● Task details: Copy out the lines below word for word, from the first line up to and including the one with "family: Scorpionidae".

─── Record extracts

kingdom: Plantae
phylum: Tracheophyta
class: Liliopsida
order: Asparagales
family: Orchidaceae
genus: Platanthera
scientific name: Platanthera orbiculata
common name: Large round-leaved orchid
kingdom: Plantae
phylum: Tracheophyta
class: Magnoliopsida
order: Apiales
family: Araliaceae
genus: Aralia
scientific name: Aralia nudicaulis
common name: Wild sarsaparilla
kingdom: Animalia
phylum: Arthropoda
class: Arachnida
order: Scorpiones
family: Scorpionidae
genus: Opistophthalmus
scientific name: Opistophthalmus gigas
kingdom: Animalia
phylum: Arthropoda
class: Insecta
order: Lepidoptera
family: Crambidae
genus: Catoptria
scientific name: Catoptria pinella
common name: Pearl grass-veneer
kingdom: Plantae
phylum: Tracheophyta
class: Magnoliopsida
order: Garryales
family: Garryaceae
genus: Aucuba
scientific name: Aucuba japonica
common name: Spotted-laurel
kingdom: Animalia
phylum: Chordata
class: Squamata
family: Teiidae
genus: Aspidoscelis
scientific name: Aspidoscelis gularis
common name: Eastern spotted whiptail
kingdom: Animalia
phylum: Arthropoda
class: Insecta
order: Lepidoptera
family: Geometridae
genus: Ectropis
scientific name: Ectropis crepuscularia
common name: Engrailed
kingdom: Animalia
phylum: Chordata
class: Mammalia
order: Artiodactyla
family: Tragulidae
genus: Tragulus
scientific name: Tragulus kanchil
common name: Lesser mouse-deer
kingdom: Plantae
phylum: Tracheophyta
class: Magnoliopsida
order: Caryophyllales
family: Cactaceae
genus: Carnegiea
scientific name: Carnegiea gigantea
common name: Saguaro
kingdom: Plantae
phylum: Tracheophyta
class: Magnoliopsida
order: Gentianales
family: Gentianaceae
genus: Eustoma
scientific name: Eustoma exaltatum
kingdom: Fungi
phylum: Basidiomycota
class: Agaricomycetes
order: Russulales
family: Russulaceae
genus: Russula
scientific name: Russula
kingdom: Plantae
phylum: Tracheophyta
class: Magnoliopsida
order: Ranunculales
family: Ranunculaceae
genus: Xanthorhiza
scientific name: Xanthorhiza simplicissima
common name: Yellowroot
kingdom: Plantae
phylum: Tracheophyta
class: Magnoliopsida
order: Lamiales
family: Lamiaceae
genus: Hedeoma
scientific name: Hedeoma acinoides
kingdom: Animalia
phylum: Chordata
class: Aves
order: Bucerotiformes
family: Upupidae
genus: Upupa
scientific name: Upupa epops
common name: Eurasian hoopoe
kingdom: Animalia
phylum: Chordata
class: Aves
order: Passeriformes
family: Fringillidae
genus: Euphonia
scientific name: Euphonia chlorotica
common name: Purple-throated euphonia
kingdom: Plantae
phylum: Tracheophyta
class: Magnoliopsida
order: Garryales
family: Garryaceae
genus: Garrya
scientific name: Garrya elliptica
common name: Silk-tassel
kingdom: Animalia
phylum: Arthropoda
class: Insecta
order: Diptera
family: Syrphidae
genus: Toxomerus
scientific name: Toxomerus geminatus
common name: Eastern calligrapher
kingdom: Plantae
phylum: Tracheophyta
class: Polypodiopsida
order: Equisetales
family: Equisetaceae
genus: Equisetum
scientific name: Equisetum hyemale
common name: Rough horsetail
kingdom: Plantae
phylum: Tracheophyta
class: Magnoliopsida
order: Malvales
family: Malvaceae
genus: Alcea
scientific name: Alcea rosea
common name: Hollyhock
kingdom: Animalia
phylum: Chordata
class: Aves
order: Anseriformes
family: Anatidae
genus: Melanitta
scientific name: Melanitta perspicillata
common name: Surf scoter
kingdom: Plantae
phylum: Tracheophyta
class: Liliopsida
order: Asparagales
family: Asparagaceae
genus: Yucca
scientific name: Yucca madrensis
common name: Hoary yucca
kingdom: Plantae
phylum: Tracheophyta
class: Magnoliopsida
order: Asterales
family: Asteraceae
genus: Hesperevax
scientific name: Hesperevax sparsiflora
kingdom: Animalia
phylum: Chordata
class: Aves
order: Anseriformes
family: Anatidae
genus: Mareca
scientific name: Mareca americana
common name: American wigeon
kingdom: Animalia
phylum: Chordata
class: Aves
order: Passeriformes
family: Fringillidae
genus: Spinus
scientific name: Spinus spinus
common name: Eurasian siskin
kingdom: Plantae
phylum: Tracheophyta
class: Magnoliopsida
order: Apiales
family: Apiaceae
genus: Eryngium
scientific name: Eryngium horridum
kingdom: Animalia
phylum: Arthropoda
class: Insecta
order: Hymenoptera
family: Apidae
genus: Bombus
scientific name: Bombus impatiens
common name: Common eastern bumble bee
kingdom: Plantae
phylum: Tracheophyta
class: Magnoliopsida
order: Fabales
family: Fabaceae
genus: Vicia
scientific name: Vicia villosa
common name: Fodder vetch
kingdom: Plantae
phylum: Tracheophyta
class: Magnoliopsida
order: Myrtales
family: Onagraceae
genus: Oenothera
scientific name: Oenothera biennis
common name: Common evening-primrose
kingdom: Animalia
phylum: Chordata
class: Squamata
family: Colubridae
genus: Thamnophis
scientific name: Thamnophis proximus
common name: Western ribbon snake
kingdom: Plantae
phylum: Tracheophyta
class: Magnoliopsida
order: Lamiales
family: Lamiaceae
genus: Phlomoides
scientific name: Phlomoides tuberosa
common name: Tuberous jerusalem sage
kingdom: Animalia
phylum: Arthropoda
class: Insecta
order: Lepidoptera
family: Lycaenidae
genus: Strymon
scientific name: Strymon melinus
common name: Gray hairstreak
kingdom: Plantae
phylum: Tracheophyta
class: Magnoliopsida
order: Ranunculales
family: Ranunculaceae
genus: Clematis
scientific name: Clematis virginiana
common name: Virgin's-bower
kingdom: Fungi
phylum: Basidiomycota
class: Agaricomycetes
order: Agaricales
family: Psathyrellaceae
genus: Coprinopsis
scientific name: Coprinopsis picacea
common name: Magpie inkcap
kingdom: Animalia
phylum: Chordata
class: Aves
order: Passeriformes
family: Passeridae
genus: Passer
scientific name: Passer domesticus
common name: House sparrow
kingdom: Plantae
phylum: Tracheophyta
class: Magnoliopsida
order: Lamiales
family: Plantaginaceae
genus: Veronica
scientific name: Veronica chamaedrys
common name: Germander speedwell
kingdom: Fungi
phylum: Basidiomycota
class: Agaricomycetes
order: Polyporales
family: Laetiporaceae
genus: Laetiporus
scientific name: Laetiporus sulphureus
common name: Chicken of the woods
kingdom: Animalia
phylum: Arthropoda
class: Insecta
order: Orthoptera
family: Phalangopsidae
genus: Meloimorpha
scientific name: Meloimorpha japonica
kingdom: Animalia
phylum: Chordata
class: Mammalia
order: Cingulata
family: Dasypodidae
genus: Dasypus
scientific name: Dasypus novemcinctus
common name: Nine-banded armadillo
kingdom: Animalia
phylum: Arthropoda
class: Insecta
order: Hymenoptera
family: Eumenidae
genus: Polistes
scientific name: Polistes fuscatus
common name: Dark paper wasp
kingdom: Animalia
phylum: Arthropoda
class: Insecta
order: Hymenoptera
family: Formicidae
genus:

──────

● Finished exercise:
kingdom: Plantae
phylum: Tracheophyta
class: Liliopsida
order: Asparagales
family: Orchidaceae
genus: Platanthera
scientific name: Platanthera orbiculata
common name: Large round-leaved orchid
kingdom: Plantae
phylum: Tracheophyta
class: Magnoliopsida
order: Apiales
family: Araliaceae
genus: Aralia
scientific name: Aralia nudicaulis
common name: Wild sarsaparilla
kingdom: Animalia
phylum: Arthropoda
class: Arachnida
order: Scorpiones
family: Scorpionidae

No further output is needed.